Звали его Этчам. Он скромно представился и, присев за наш стол, ел столь сдержанно и размеренно, что мы с трудом верили нашим проводникам, сославшимся на слова его проводников, что за пять дней пути он лишь трижды прикасался к пище, да и то весьма скудной. По окончании трапезы мы закурили, и он поведал, зачем пришел к нам.
— Мой шеф очень плох, — проговорил он между затяжками сигарой. — Если дело не пойдет на поправку, долго он не протянет. И я подумал, что, возможно…

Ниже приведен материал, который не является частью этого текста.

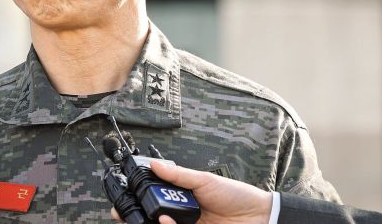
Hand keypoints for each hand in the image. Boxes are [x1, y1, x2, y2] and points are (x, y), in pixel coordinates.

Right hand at [111, 161, 271, 223]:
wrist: (260, 217)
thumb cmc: (236, 195)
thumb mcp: (205, 180)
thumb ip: (178, 175)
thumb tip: (155, 164)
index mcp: (182, 195)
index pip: (154, 196)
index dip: (138, 196)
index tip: (124, 194)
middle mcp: (181, 212)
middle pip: (151, 214)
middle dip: (134, 214)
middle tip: (121, 212)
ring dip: (149, 221)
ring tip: (153, 215)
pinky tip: (165, 221)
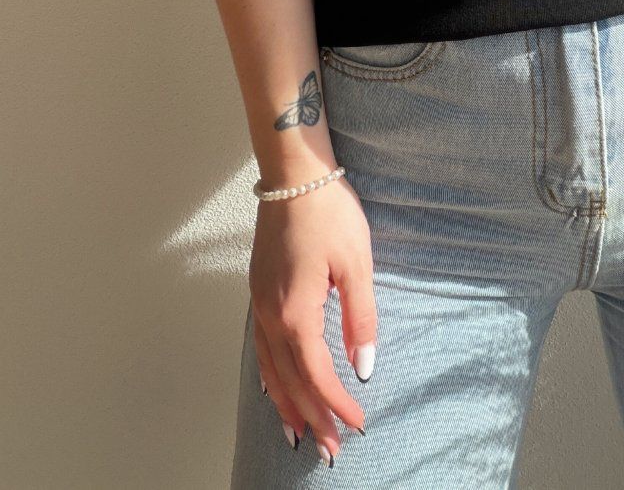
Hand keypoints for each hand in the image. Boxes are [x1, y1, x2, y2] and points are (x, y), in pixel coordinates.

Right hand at [249, 173, 375, 464]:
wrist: (294, 171)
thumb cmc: (328, 211)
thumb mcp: (357, 263)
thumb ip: (360, 318)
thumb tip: (364, 365)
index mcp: (295, 312)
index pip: (316, 374)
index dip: (336, 403)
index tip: (357, 423)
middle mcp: (269, 314)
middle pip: (288, 380)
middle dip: (310, 416)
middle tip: (328, 451)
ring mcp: (259, 301)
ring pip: (269, 368)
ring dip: (285, 403)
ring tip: (299, 433)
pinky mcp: (259, 289)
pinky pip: (261, 347)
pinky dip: (271, 375)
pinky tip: (278, 384)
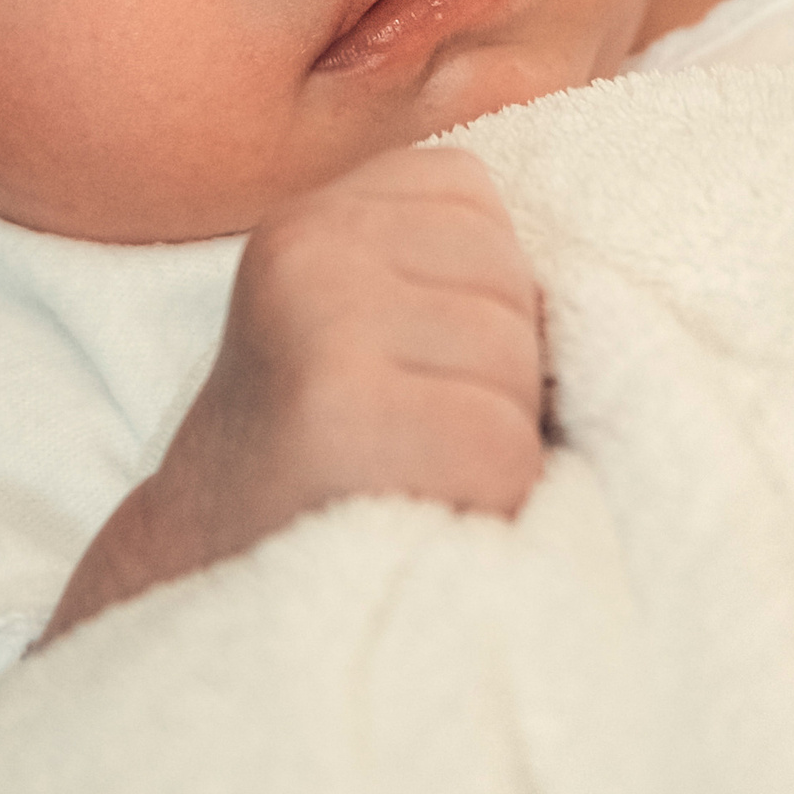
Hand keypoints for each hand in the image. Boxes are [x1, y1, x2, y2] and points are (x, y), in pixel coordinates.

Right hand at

Голос у Этчама был негромкий, спокойный и ровный, но я обратил внимание на капельки пота, выступившие у него на верхней губе под щетиной усов, и все же расслышал в интонациях едва заметное подрагивание от сдерживаемых эмоций. В глазах гостя поблескивали искорки возбуждения, и его особая забота о собственных манерах не могла не тронуть меня. Ван Райтен вел себя весьма сдержанно, и если даже чувствовал нечто тревожное в связи с данной встречей, то умело скрывал. Слушал он, однако, весьма внимательно, и это удивило меня, поскольку я всегда знал его как человека, привыкшего все отвергать сходу. Нет, на сей раз он явно вслушивался в робкие, сбивчивые намеки Этчама, и даже задавал вопросы.
— А кто ваш шеф?
— Стоун, — коротко произнес Этчам.
Мы оба напряглись.
— Ральф Стоун? — почти одновременно прозвучали наши удивленные голоса.
Этчам кивнул.
Несколько минут мы с Ван Райтеном сидели молча. Мой напарник никогда раньше не встречался со Стоуном, тогда как мне довелось не только учиться вместе с этим человеком, но и нередко выезжать в совместные экспедиции. Два года назад до нас дошли некоторые слухи о Стоуне — это было к югу от Луэбо в провинции балунда, которую потрясли его демонстративные выпады против местного знахаря, завершившиеся полным посрамлением и падением колдуна в глазах униженного им племени. Местные жители даже разломали ритуальный свисток знахаря и отдали его обломки Стоуну. Чем-то это походило тогда на триумф Давида над Голиафом, во всяком случае, на жителей Балунды тот инцидент произвел неизгладимое впечатление.
Мы предполагали, что Стоун находится где-то далеко от нас, если вообще в Африке, а оказалось, что он опередил нас, причем не столько территориально, сколько по части сделанных им открытий.
Упоминание Этчамом имени Стоуна воскресило в нашей памяти мучительно-дразнящую историю его жизни; его удивительных родителей и их драматичную смерть, его блестящую учебу в колледже; завораживающие слухи о миллионном состоянии, открывавшем многообещающие перспективы для молодого человека; широко распространившуюся дурную молву, едва не опорочившую его имя; романтическое бегство в объятия ослепительной писательницы, внезапная череда книжек которой заметно омолодила ее в глазах восторженной публики, а ослепительная красота и очарование снискали ей массу лестных отзывов литературной критики. За всем этим последовал оглушительны скандал по поводу нарушения ею предыдущего брачного договора, приведший к неожиданной ссоре молодоженов и разводу, а затем была череда широко разрекламированных заявлений разведенной дамы об очередном замужестве, но — о, женщины! — завершившаяся тем, что «молодые» снова сошлись, немного пожили вместе, снова разругались в пух и прах — вплоть до нового развода, Стоун поспешно бежал из родной Англии, и вот он здесь — под пологом лесов Черного континента. Воспоминания о перипетиях жизни Стоуна обрушились на меня подобно шквалу; мне показалось, что и бесстрастный Ван Райтен на сей раз не остался безучастным к судьбе отважного путешественника, так что некоторое время мы просидели в полном молчании.